In your book, you ask yourself whether legal means are sufficient to uphold human rights. I would like to know if you have an answer

– No, no, absolutely not. But the important thing for me is that there is an important legal norm margin for the protection of human rights, basically from 48 And that’s important. But that’s not the only thing. But the protection of human rights should work more than the field of law. And we are not looking for great victories, we are taking steps forward. We are the actors of a very long struggle. Our struggle is endless.

-How do you see the state of universal justice now, after a few years in Spain when many steps seem to have been taken with the prosecution of Pinochet or the establishment of the International Criminal Court?

– There are backward steps and forward steps. While the causes of universal justice have somewhat stalled in Spain and Belgium, they are advancing, for example, in Germany, France, Sweden and Norway. For me, this means that it is necessary to develop a European vision for universal jurisdiction. Because the International Criminal Court, for example, as we have seen before, has limitations on the fact that it cannot judge the Syrian war. On the other hand, Germany did this (against a former Syrian colonel) and I want this practice to be a European practice.

– Do you appreciate the double standard in the practice of universal justice?

-Yes. Neither surprise nor new in history. In one of my books entitled ‘Double standards’, I explored this very double standard from the second world war. And, of course, most strikingly, colonial crimes were not investigated. And this attitude continues. It seems that the law only applies to others. And you have to get over this attitude.
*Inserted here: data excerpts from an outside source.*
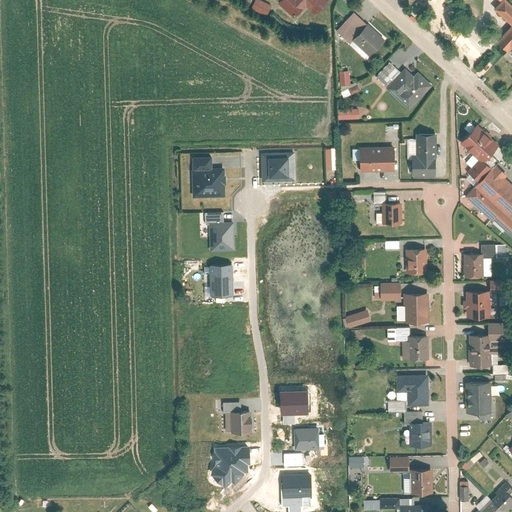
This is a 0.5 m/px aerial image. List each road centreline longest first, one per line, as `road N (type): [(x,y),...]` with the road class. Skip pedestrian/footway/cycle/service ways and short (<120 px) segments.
road 1 (residential): [(230,511),(265,477),(249,152)]
road 2 (residential): [(452,511),(448,187)]
road 3 (residential): [(374,0),(511,129)]
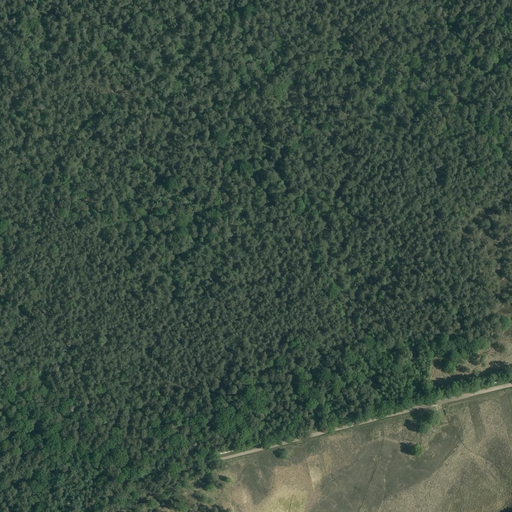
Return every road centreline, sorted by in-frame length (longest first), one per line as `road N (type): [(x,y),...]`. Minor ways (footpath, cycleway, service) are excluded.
road 1 (track): [(511,384),(152,477),(113,472)]
road 2 (track): [(274,200),(249,233),(93,284)]
road 3 (track): [(198,21),(243,126),(260,190),(274,200)]
road 4 (track): [(113,472),(0,425)]
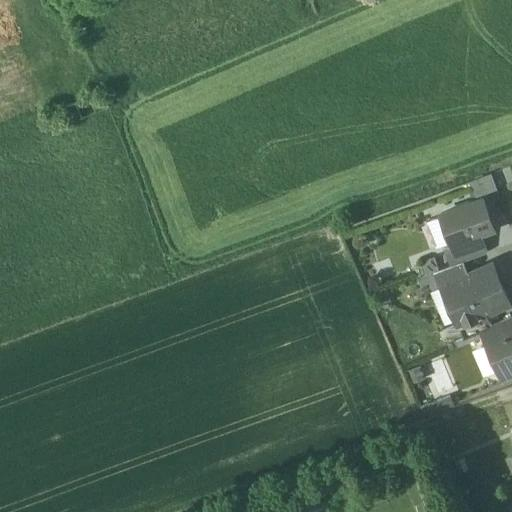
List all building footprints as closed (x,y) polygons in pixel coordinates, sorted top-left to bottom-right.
[(491,176),(470,183),(475,199),(497,191),(491,176)] [(482,201),(440,216),(451,244),(451,246),(478,236),(492,231),(482,201)] [(478,236),(451,246),(451,244),(445,247),(452,267),(461,264),(485,255),(478,236)] [(434,260),(421,265),(426,276),(438,272),(434,260)] [(452,267),(435,273),(441,288),(466,277),(466,276),(461,264),(452,267)] [(466,277),(441,288),(458,328),(484,316),(509,305),(492,265),(466,276),(466,277)] [(484,316),(458,328),(464,340),(481,333),(489,329),(484,316)] [(511,318),(489,329),(481,333),(486,345),(511,334),(511,318)] [(511,334),(486,345),(499,374),(511,368),(511,334)] [(511,368),(499,374),(503,385),(511,380),(511,368)]
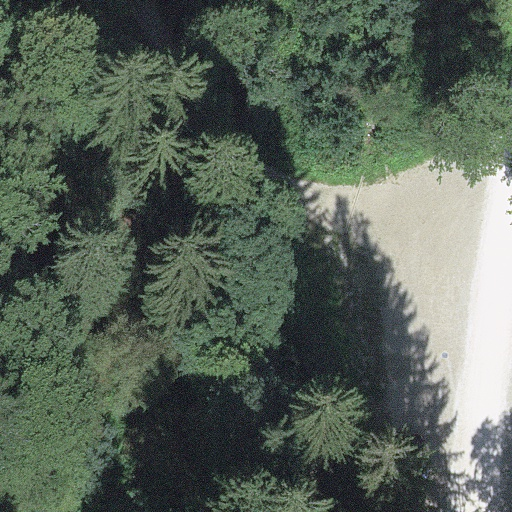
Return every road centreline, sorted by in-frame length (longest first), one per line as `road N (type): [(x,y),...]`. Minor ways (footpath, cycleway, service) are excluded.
road 1 (track): [(511,222),(325,195),(252,170),(199,117),(137,0)]
road 2 (track): [(511,255),(479,511)]
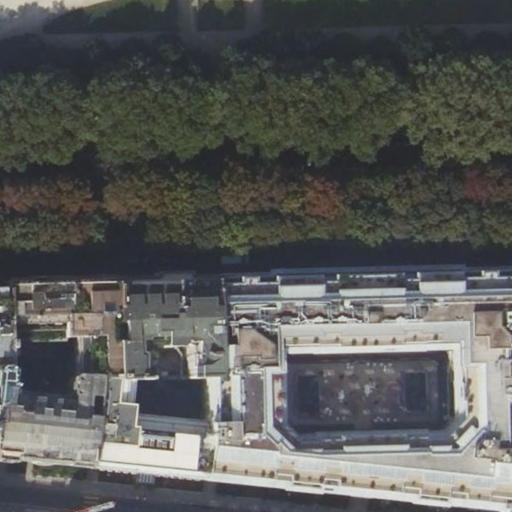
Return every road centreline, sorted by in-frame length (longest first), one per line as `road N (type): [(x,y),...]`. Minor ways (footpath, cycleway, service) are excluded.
road 1 (primary): [(511,156),(0,171)]
road 2 (residential): [(0,257),(511,243)]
In fact, part of the ICC’s lack of legitimacy is due to the fact that some African countries and for some reason perceive it as a court for Africa. This is why countries like India and South Africa did not sign their charters.

You defended Snowden. Such a case of double standards?

-Clearly. How do we leave Edward Snowden, who has contributed so much to our understanding of surveillance, of the dangers of surveillance, between the alternatives of exile in Moscow or a maximum security prison in the United States? What they did to him is very serious and I feel very sorry for the government of my own country, which, as far as I know, has done nothing for him and for him. Most Germans were in favor of granting him asylum. Neither Germany nor any other European country we speak of. First, for fear of confrontation with the United States, but we must also take into account that there is a community of secret services and they all want the same technical measures as those of the CIA or NSA. They see Snowden and Assange as a danger and are incredibly overreacting. They break all their rules to punish those who enlighten their own crimes. This harms not only those individuals, but also the entire society and the rule of law.

The government’s covert espionage programs are proliferating. There has been a major espionage scandal in Spain recently through the Pegasus program.

– Clearly all these electronic espionage programs are a violation of constitutional rights, especially when they are aimed at protected groups such as journalists and lawyers. This is a scandal. The strong thing for me is that they have used it in Saudi Arabia, Morocco, India, Mexico. But… How could European countries like Spain come up with the idea of ​​using this technology designed for authoritarian states? It harms society and the rule of law, but unfortunately most people don’t see it that way.